In dieser Phase war das Universum optisch so spannend wie ein schlecht beleuchteter Keller: Es war alles da, aber man sah nichts. Die Hintergrundstrahlung war zwar vorhanden, aber das menschliche Auge (hätte es denn existiert) wäre hoffnungslos unterfordert gewesen. Die Dichteunterschiede im Wasserstoff bildeten erste kosmische „Wolken“, in denen sich Materie langsam verdichtete.

Langsam wird’s hell

Dann kam die „kosmische Morgendämmerung“: Erste Sterne zündeten, riesig und heiß, leuchteten ins Dunkel. Ihre Strahlung ionisierte den Wasserstoff – das All wurde wieder durchsichtig. Nach und nach entstanden Galaxien, Sterne, Schwarze Löcher. Das Universum kam in Schwung. Man könnte sagen: Die kosmische Party begann, mit Lichtgeschwindigkeit.

Diese ersten Sterne, sogenannte Population-III-Sterne, waren nicht nur groß, sondern auch kurzlebig. Sie bestanden fast ausschließlich aus Wasserstoff und Helium, da es schwerere Elemente damals noch nicht gab. Sie brannten hell und vergingen schnell in Supernovae, die schwere Elemente ins All schleuderten – das Rohmaterial für spätere Generationen von Sternen, Planeten und Menschen. Ohne diese explosive Phase wären wir nicht hier, um darüber zu spekulieren.

Was im Dunkeln begann

Fest steht: Ohne die dunkle Zeit gäbe es uns nicht. In dieser Phase bildeten sich die ersten kosmischen Strukturen – die Keime der heutigen Galaxien. Dunkel, aber entscheidend.

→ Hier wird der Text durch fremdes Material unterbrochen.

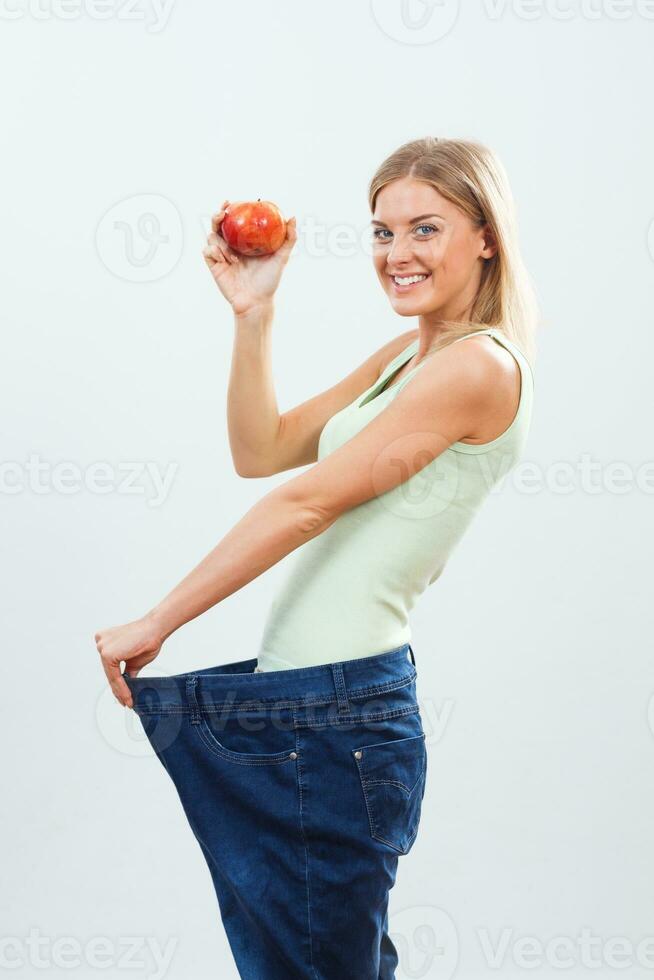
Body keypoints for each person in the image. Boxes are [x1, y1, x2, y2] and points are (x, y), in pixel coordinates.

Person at [95, 136, 537, 979]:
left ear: (486, 236)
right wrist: (254, 314)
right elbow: (262, 451)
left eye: (424, 229)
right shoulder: (413, 355)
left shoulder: (476, 367)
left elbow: (305, 503)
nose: (396, 254)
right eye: (381, 232)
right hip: (308, 705)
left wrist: (160, 619)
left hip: (340, 722)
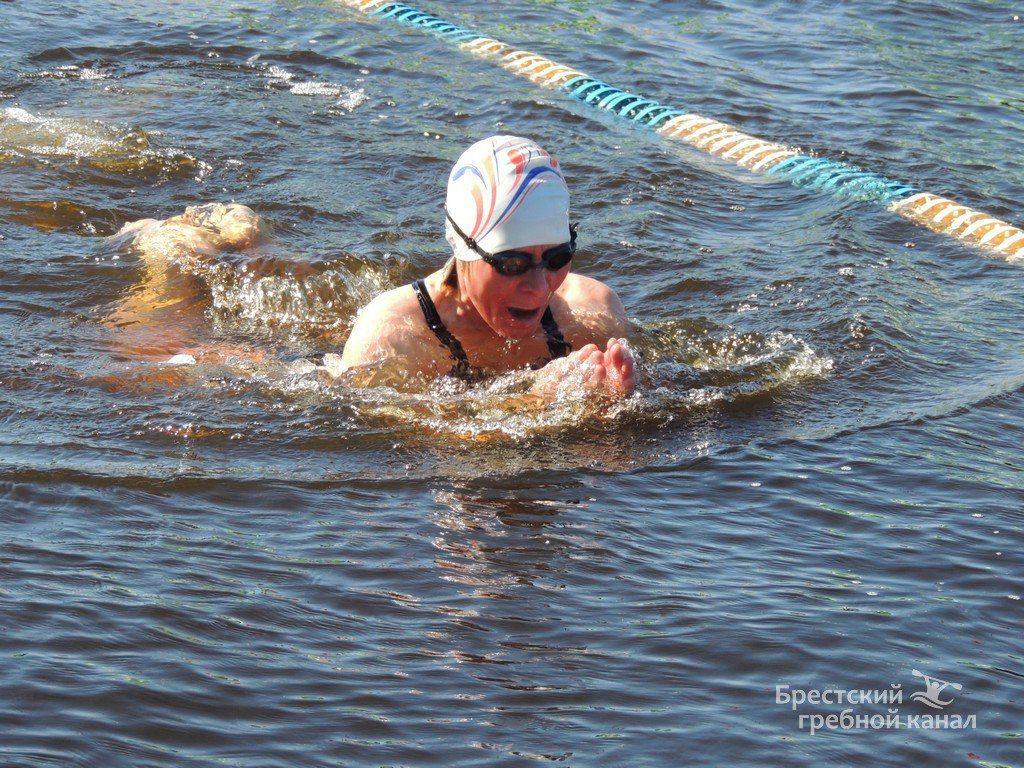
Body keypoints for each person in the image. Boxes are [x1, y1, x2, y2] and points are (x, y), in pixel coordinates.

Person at [340, 135, 636, 396]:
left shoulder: (595, 313)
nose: (539, 287)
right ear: (465, 248)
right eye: (512, 264)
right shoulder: (393, 337)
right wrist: (534, 402)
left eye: (557, 259)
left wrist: (613, 397)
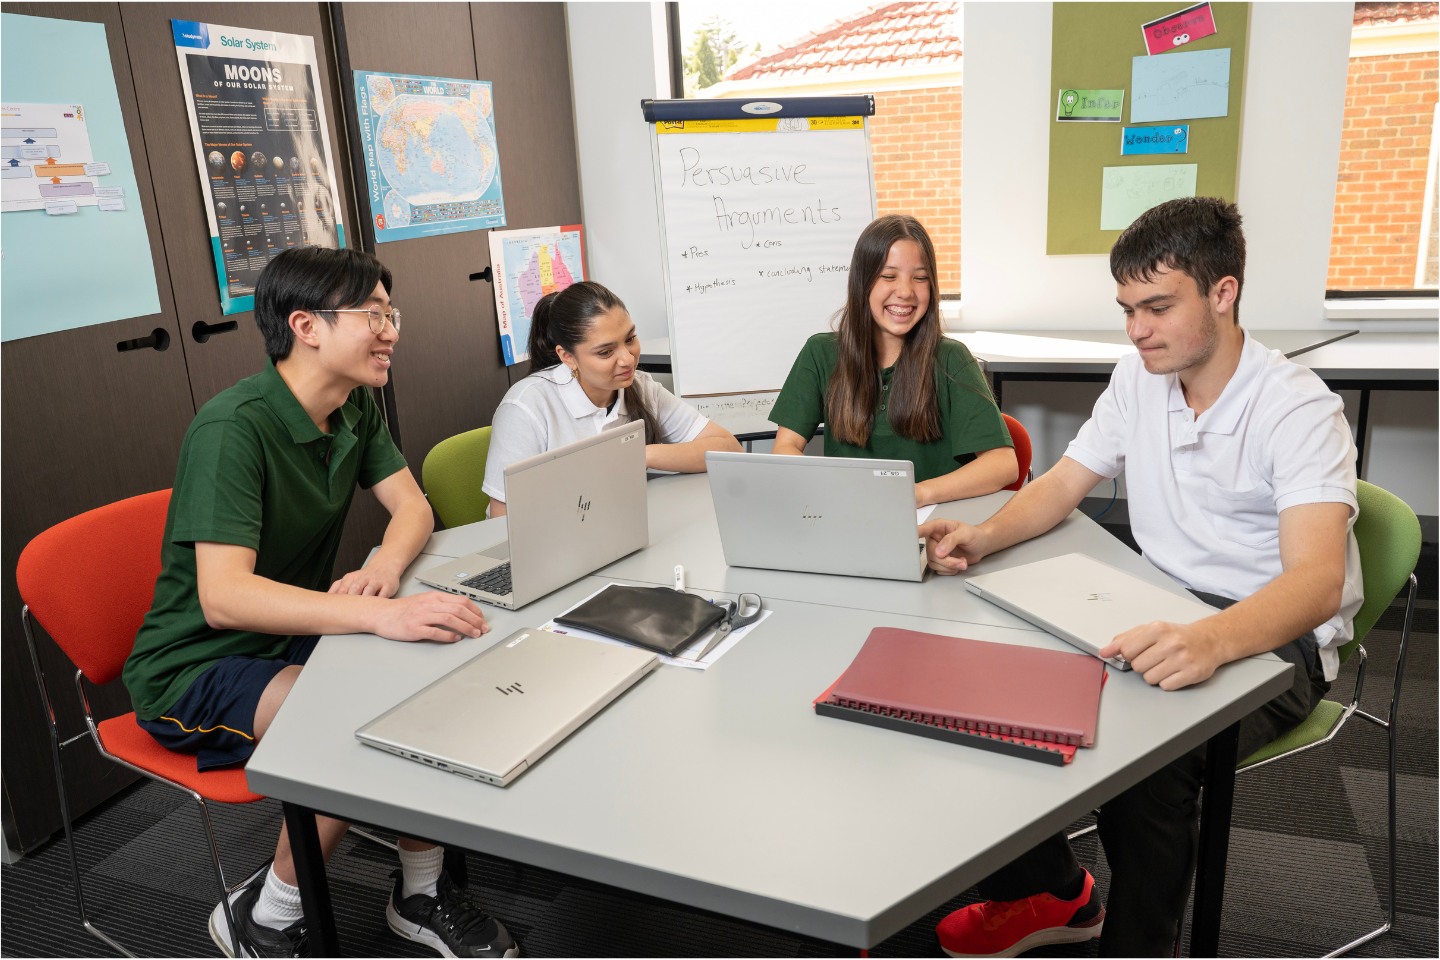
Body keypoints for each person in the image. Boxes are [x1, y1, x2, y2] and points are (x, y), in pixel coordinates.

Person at [921, 197, 1362, 958]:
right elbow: (1062, 482)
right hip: (1154, 601)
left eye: (1158, 307)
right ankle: (1055, 893)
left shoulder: (1298, 410)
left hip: (1271, 634)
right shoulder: (1139, 379)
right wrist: (984, 535)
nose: (1137, 329)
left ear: (1223, 292)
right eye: (1127, 308)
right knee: (983, 686)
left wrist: (1215, 639)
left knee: (1148, 771)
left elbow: (1318, 583)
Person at [122, 247, 519, 959]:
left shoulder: (354, 406)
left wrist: (388, 571)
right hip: (194, 665)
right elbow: (223, 598)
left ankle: (420, 892)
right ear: (305, 325)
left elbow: (412, 511)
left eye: (391, 313)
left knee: (424, 684)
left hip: (287, 633)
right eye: (373, 315)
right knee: (352, 720)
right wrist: (378, 614)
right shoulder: (233, 428)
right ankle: (265, 913)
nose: (391, 329)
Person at [768, 214, 1018, 506]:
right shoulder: (821, 352)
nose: (905, 291)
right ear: (863, 282)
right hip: (847, 517)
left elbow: (1002, 463)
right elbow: (785, 446)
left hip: (929, 524)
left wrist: (916, 494)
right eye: (889, 276)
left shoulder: (951, 358)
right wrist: (830, 490)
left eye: (920, 278)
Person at [482, 280, 741, 516]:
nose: (628, 359)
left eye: (630, 339)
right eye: (606, 352)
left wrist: (640, 455)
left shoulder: (641, 387)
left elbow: (727, 448)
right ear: (567, 356)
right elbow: (502, 516)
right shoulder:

Und: Dieses Zeitalter ist wissenschaftlich schwer zu erforschen. Weil es keine direkten Lichtquellen gibt, sind Teleskope auf Umwege angewiesen. Radioteleskope wie LOFAR (Low Frequency Array) oder das geplante SKA (Square Kilometre Array) versuchen, das Echo der kosmischen Dunkelheit aufzufangen. Ein bisschen wie eine Spurensuche in absoluter Finsternis – mit hochsensiblen Antennen statt Taschenlampen.

Die Wissenschaft in Lauerstellung

Heute interessiert sich die Kosmologie brennend für diese dunkle Phase. Warum? Weil sie die Struktur des Universums vorgibt. Je besser wir verstehen, wie sich in der Dunkelheit Materie verklumpte, desto besser verstehen wir auch, wie unser Kosmos aussieht. Ironischerweise braucht es modernste Technik, um in die dunkelste Zeit der Weltgeschichte zu blicken. Das ist nicht nur physikalisch spannend, sondern auch philosophisch: Licht kommt nie ohne Dunkelheit.

Kurzinfo: Die dunkle Frühzeit des Alls

  • 380.000 Jahre nach dem Urknall: Licht wird frei – aber es bleibt dunkel.
  • Dunkles Zeitalter: Keine Sterne, keine Galaxien, nur neutraler Wasserstoff.
  • Kosmische Morgendämmerung: Erste Sterne bringen Licht – das Universum wird sichtbar.
  • Forschung heute: Radioteleskope lauschen dem Echo der Dunkelheit.
  • Warum es wichtig ist: Ohne Dunkelzeit keine Galaxien, keine Sterne, kein Leben.